Thursday, March 20, 2008

They waited 12,000 years to waste 2 hours of my life...

So last night we went to go see 10,000 BC. If you're thinking about going to see it, just slam your crotch in the door of your dishwasher for two hours. You'll have more fun. It's like giving a crackhead booze money in exchange for him explaining ancient history to you, only you feel more guilty afterwards.

Plot Summary:

Open on a village of people clinging to life on the side of a glacier. They find a girl with blue eyes, who was sent to them as an apocalyptic omen. Instead of killing her with a rock, like any sane people would do, they create a contest where the winner gets to have sexy times from now on.

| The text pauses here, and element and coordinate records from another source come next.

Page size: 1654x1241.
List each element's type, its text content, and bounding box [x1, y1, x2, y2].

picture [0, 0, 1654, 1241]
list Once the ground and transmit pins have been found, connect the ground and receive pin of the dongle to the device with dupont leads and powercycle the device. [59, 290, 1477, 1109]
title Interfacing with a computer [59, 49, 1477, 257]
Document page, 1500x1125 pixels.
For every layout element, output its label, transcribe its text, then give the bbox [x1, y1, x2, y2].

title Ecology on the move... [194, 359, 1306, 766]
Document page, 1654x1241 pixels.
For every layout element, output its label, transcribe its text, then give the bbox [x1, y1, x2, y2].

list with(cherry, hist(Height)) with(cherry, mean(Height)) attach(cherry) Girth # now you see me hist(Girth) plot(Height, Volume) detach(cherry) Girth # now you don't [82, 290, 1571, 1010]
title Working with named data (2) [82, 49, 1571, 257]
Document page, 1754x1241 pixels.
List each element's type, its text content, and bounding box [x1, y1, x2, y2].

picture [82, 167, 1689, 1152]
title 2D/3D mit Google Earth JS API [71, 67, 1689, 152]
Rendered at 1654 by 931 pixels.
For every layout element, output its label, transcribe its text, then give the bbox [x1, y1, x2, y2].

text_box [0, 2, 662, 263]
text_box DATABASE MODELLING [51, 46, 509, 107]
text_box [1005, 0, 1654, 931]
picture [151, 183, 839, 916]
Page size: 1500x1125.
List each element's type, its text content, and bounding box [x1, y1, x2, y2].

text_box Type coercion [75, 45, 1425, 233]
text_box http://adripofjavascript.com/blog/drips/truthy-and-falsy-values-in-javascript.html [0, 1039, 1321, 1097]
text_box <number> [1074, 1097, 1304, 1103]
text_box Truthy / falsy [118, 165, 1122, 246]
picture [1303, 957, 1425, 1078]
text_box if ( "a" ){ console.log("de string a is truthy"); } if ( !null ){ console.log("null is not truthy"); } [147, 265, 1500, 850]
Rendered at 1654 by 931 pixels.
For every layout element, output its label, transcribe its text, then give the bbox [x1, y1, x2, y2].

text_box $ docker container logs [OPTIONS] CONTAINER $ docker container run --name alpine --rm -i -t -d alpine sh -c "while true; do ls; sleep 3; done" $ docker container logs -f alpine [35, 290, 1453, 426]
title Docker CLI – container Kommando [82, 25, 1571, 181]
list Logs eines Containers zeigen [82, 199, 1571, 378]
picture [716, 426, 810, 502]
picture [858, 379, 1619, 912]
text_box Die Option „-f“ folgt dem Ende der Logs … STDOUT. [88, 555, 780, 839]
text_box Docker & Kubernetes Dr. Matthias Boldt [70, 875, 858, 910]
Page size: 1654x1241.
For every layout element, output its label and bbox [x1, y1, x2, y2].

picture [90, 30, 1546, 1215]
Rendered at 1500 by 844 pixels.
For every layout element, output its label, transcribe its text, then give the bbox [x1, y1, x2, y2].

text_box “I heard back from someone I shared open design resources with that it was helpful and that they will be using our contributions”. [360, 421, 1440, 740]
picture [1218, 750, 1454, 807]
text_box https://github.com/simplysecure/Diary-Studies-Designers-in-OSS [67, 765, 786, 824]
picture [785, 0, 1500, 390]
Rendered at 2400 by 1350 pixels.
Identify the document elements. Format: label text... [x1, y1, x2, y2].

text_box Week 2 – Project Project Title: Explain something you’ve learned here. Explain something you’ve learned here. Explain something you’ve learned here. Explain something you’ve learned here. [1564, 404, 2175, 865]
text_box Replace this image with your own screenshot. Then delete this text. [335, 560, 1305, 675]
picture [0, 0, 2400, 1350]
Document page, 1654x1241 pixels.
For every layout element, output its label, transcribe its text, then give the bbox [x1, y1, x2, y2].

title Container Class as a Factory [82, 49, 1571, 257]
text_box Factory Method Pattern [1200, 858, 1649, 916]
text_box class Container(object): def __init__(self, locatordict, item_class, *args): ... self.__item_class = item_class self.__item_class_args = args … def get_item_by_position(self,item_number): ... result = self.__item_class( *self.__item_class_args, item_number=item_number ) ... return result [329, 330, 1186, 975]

Cut to a few years latter. Russian men on horses (4 legged demons) come and ransack the village and steal the women and children. To get his poontang back, Delay, the village outcast turned leader, treks across the mountains. The rescue team finds themselves in a jungle where they are promptly attacked by giant chickens. After the poultry incident they walk five feet and find themselves in the African savannah where Delay falls in a hole and befriends a sabre tooth tiger who is starving but decided not to eat delay to help the plot along. With the help of his tiger friend, Delay makes some black friends, travels through time to Egypt, knocks down a pyramid, incites a slave uprising, and throws a stick though a Pharaoh because he was using woolly mammoths for construction purposes without a license. In the end, a lunch lady dies so his woman can come back to life and he learns how to farm.

It was like listening to me tell a story to myself.

1 comments:

charlieholder said...

That's why I only see movies for $0.75 on Tuesday's at this place in Marietta now.

Oh yeah, and I sneak beer in with me.